How can the UN Global Compact support your company in achieving decent work in your global supply chain?
To achieve the SDGs, the UN Global Compact has developed a portfolio of Action Platforms to advance business contributions. Rooted in the Ten Principles of the UN Global Compact, each Action Platform convenes business and other partners to solve complex and interconnected issues, explore new market opportunities and innovate around the SDGs.
The UNGC Action Platform on Decent Work in Global Supply Chains builds an alliance of companies and partner organizations (ILO and UNICEF) that are committed to respect human rights, fundamental principles and rights at work by leveraging their supply chains and taking collective action on decent work deficits. This platform is building the case for improving decent work in global supply chains and demonstrates how labour rights and human rights are critical for achieving the SDGs.
The focus lies on fostering leadership, learning and sharing across sectors, establishing good practice, identifying and incubating innovative solutions — of which this Engagement Toolkit is a part — and measuring impact.
How can my company and my suppliers receive information and guidance from the ILO for achieving decent work in your global supply chain?
Information and guidance on the application of the principles of the ILO MNE Declaration in company operations or the principles contained in the underlying international labour standards are available through the ILO Helpdesk for Business on International Labour Standards.

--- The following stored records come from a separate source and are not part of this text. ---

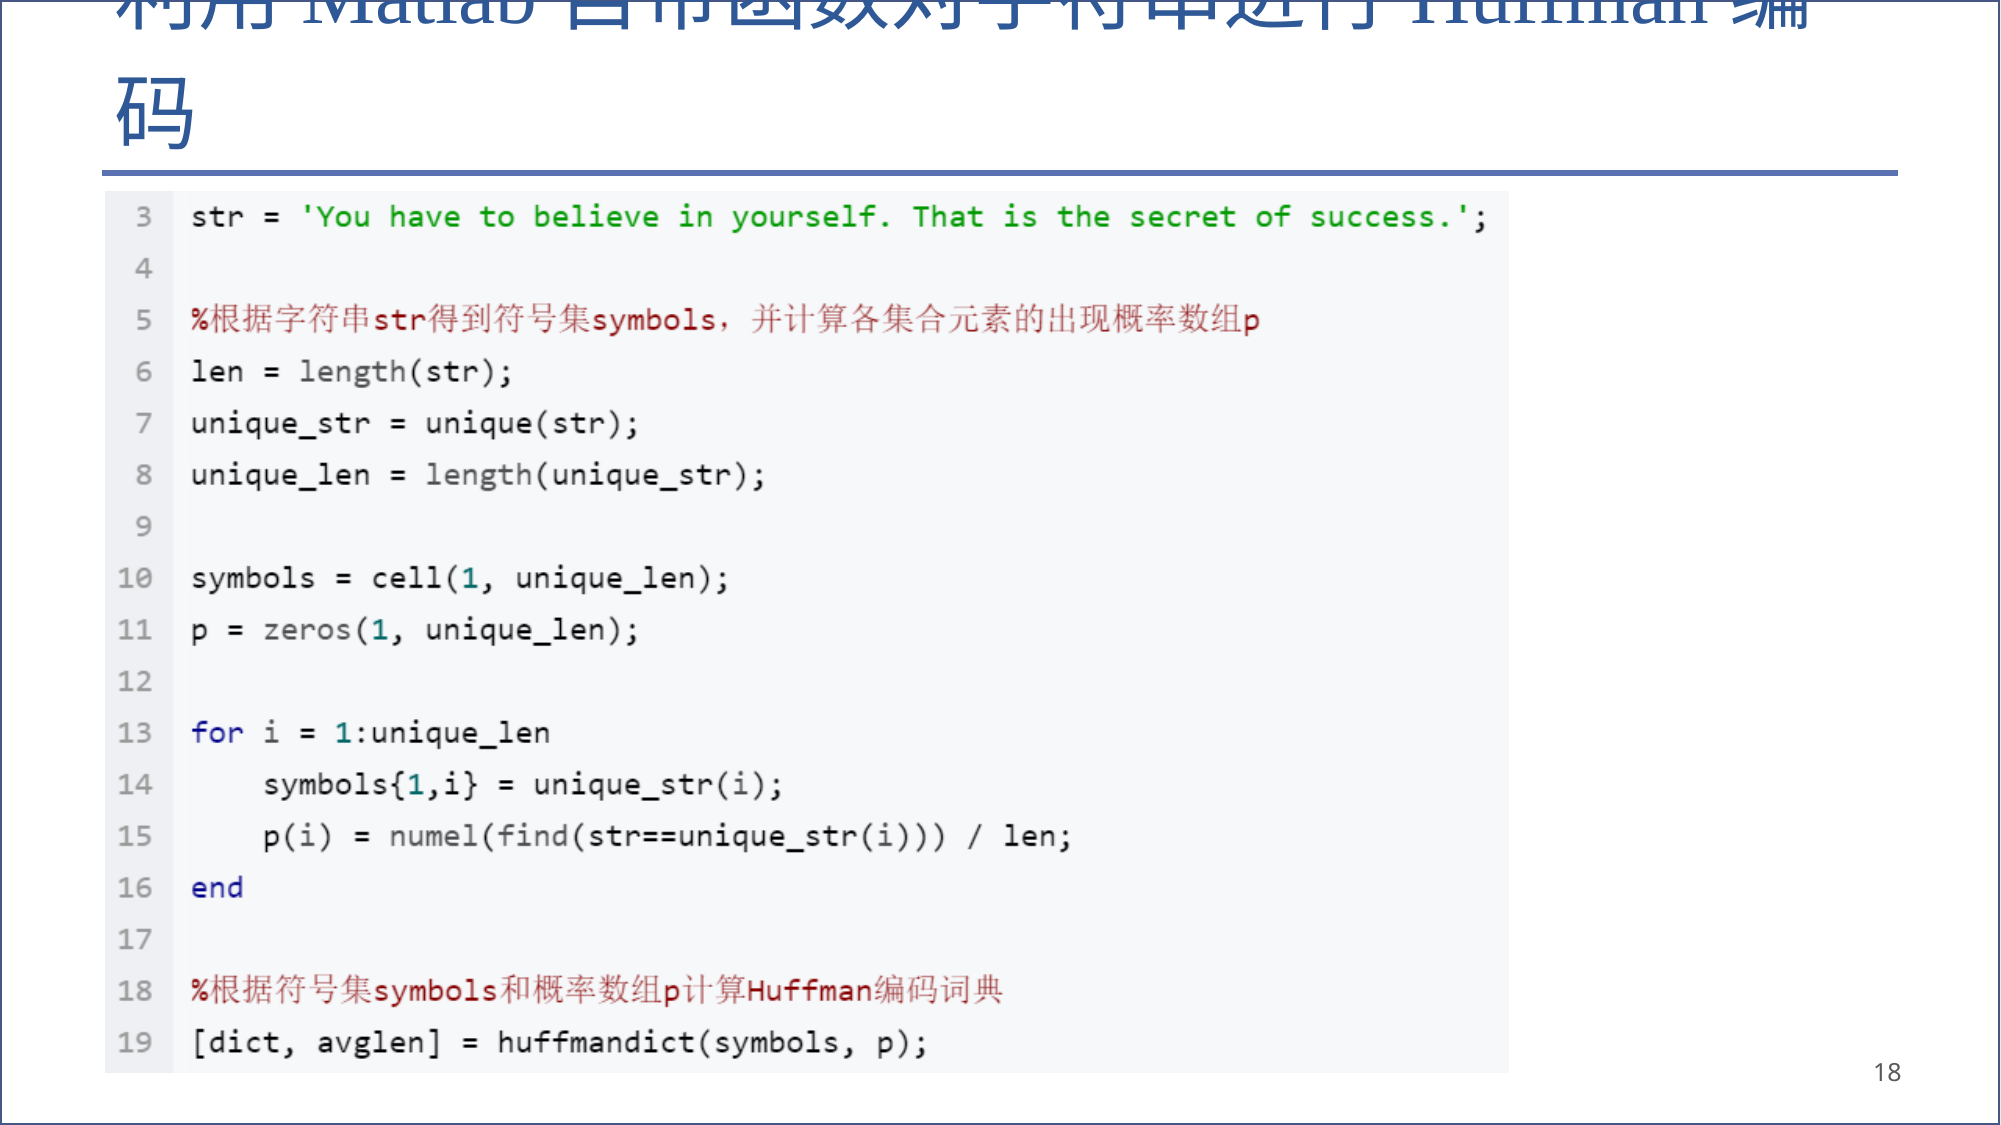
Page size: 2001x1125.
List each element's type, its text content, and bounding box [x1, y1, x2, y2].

slide_number 18 [1868, 1042, 1992, 1103]
title 利用Matlab自带函数对字符串进行Huffman编码 [99, 0, 1900, 169]
picture [105, 191, 1509, 1073]
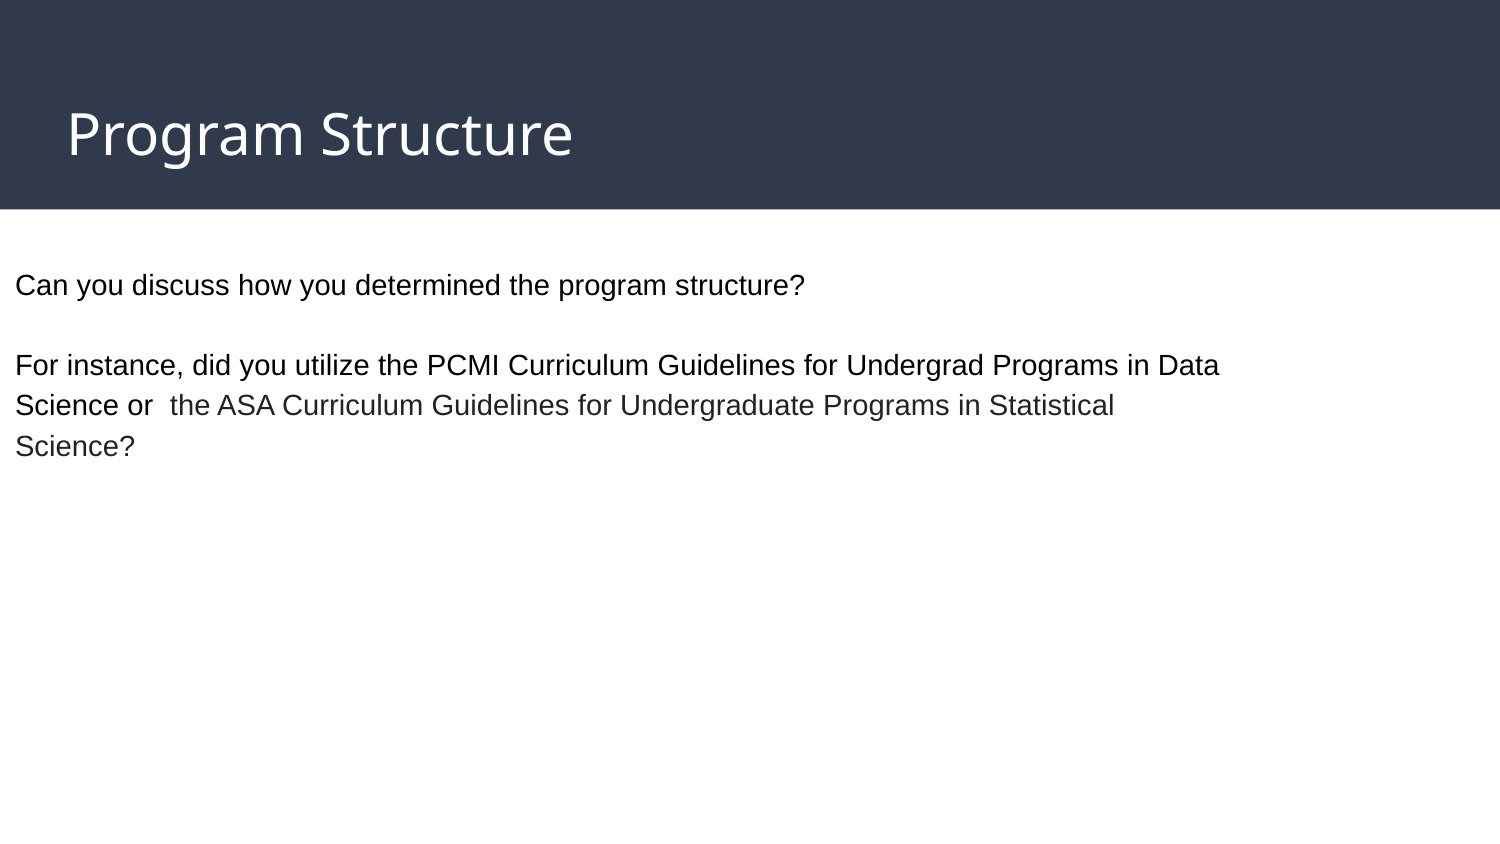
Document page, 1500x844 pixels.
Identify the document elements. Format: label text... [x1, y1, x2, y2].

title Program Structure [51, 82, 1449, 185]
text_box Can you discuss how you determined the program structure? For instance, did you utilize the PCMI Curriculum Guidelines for Undergrad Programs in Data Science or the ASA Curriculum Guidelines for Undergraduate Programs in Statistical Science? [0, 245, 1255, 774]
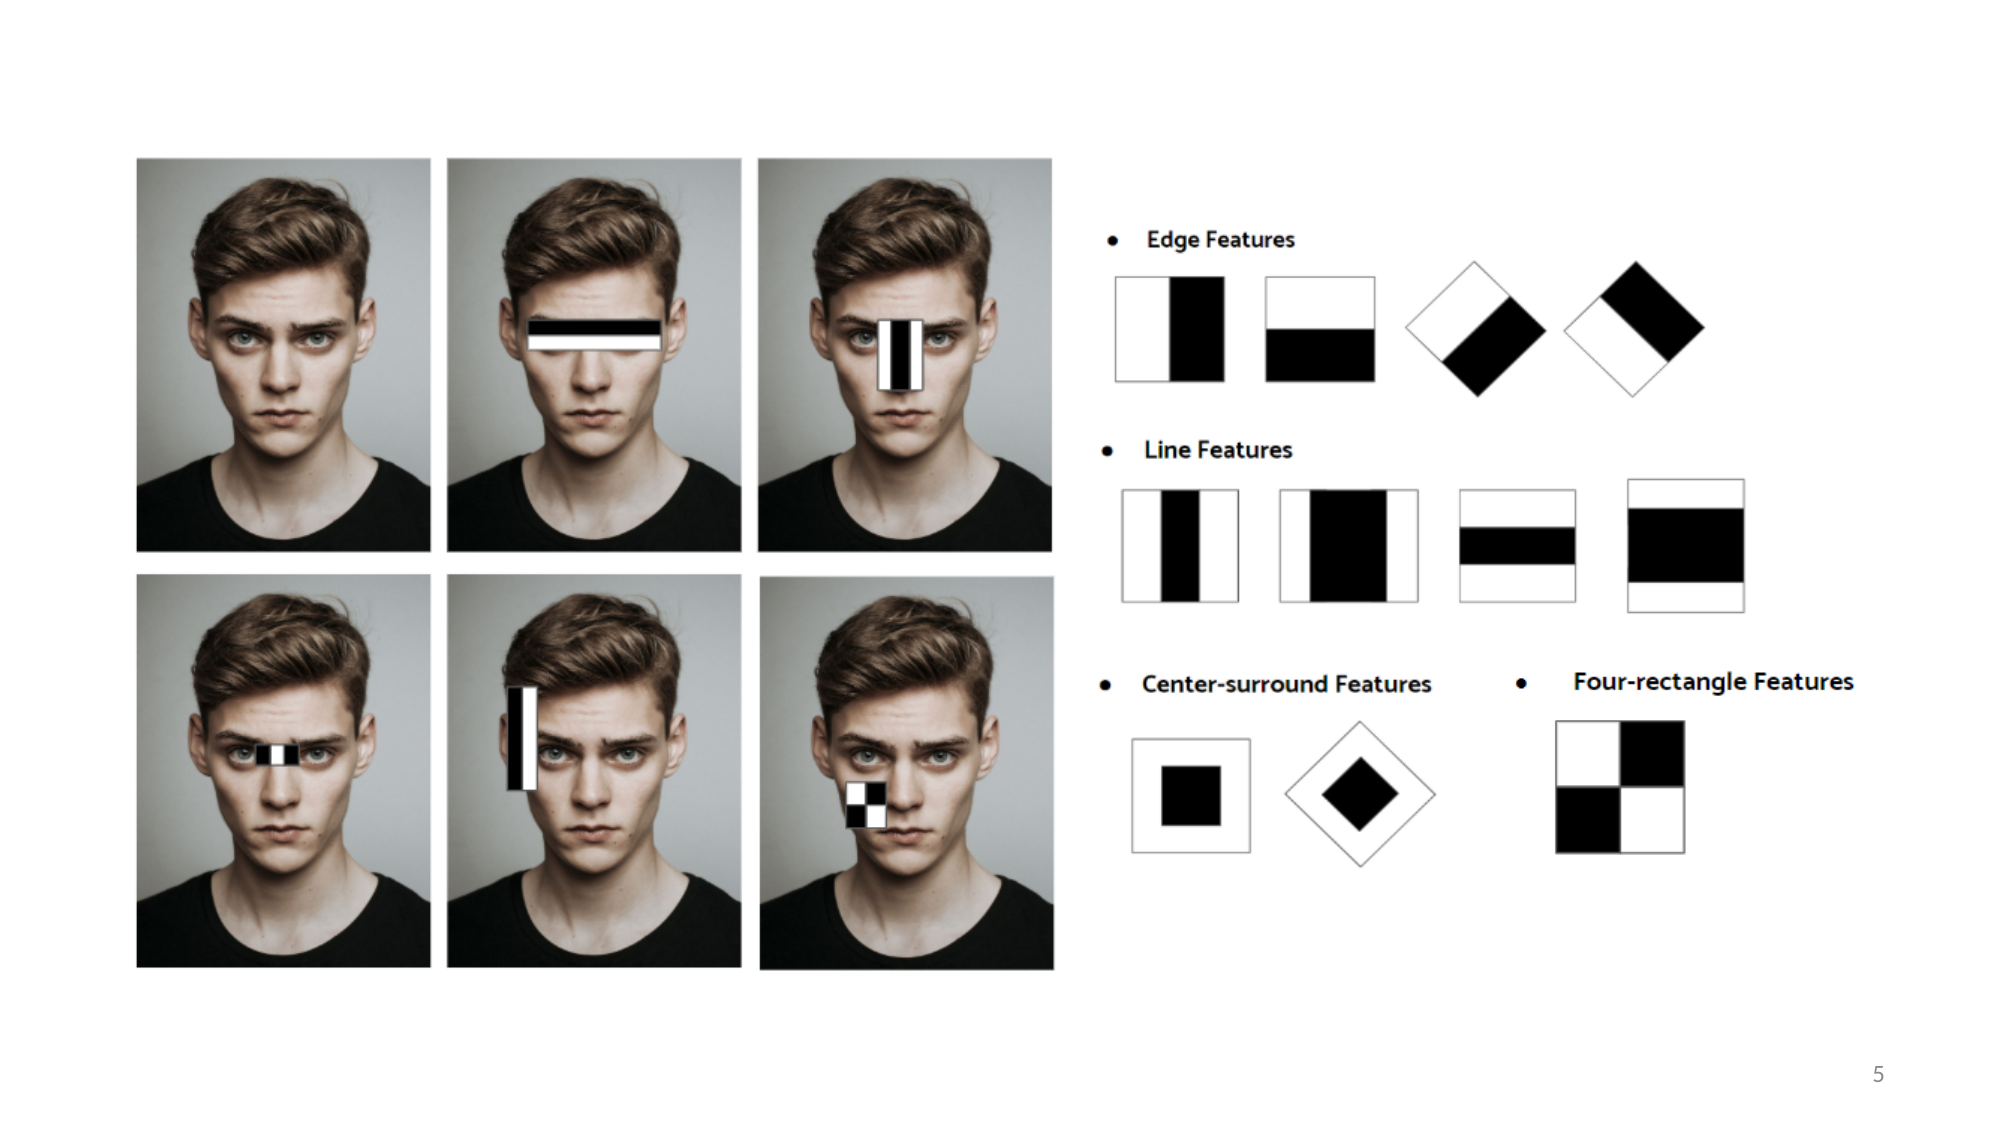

The Helpdesk answers queries from company managers and workers on how to better align business operations with international labour standards and build good industrial relations.
Specific questions on how to apply principles of international labour standards in company operations can be directly submitted by email to email@example.com. This individual assistance service is free and confidential. Replies are prepared by an ILO expert team and draw on the different ILO normative instruments, policy documents and tools.
The ILO Helpdesk for Business also consists of a dedicated website organized by topic where companies, trade unions and others can find information on training opportunities, questions and answers as well as practical tools: www.ilo.org/business
The ILO Helpdesk for Business could be a useful source of information and guidance for buyers and their suppliers.
How can we go further?
Companies have an opportunity to go beyond the minimum and consider additional entry points to use their influence with suppliers to encourage (or possibly co-invest) in advancing opportunities for people and sustainable development. This might include proactive programmes to support financial literacy for workers, investing in daycare centres to help female (and male) workers juggle work and care responsibilities and adopting inclusive sourcing practices that seek to engage women-owned-businesses and others that traditionally do not have equal access to markets.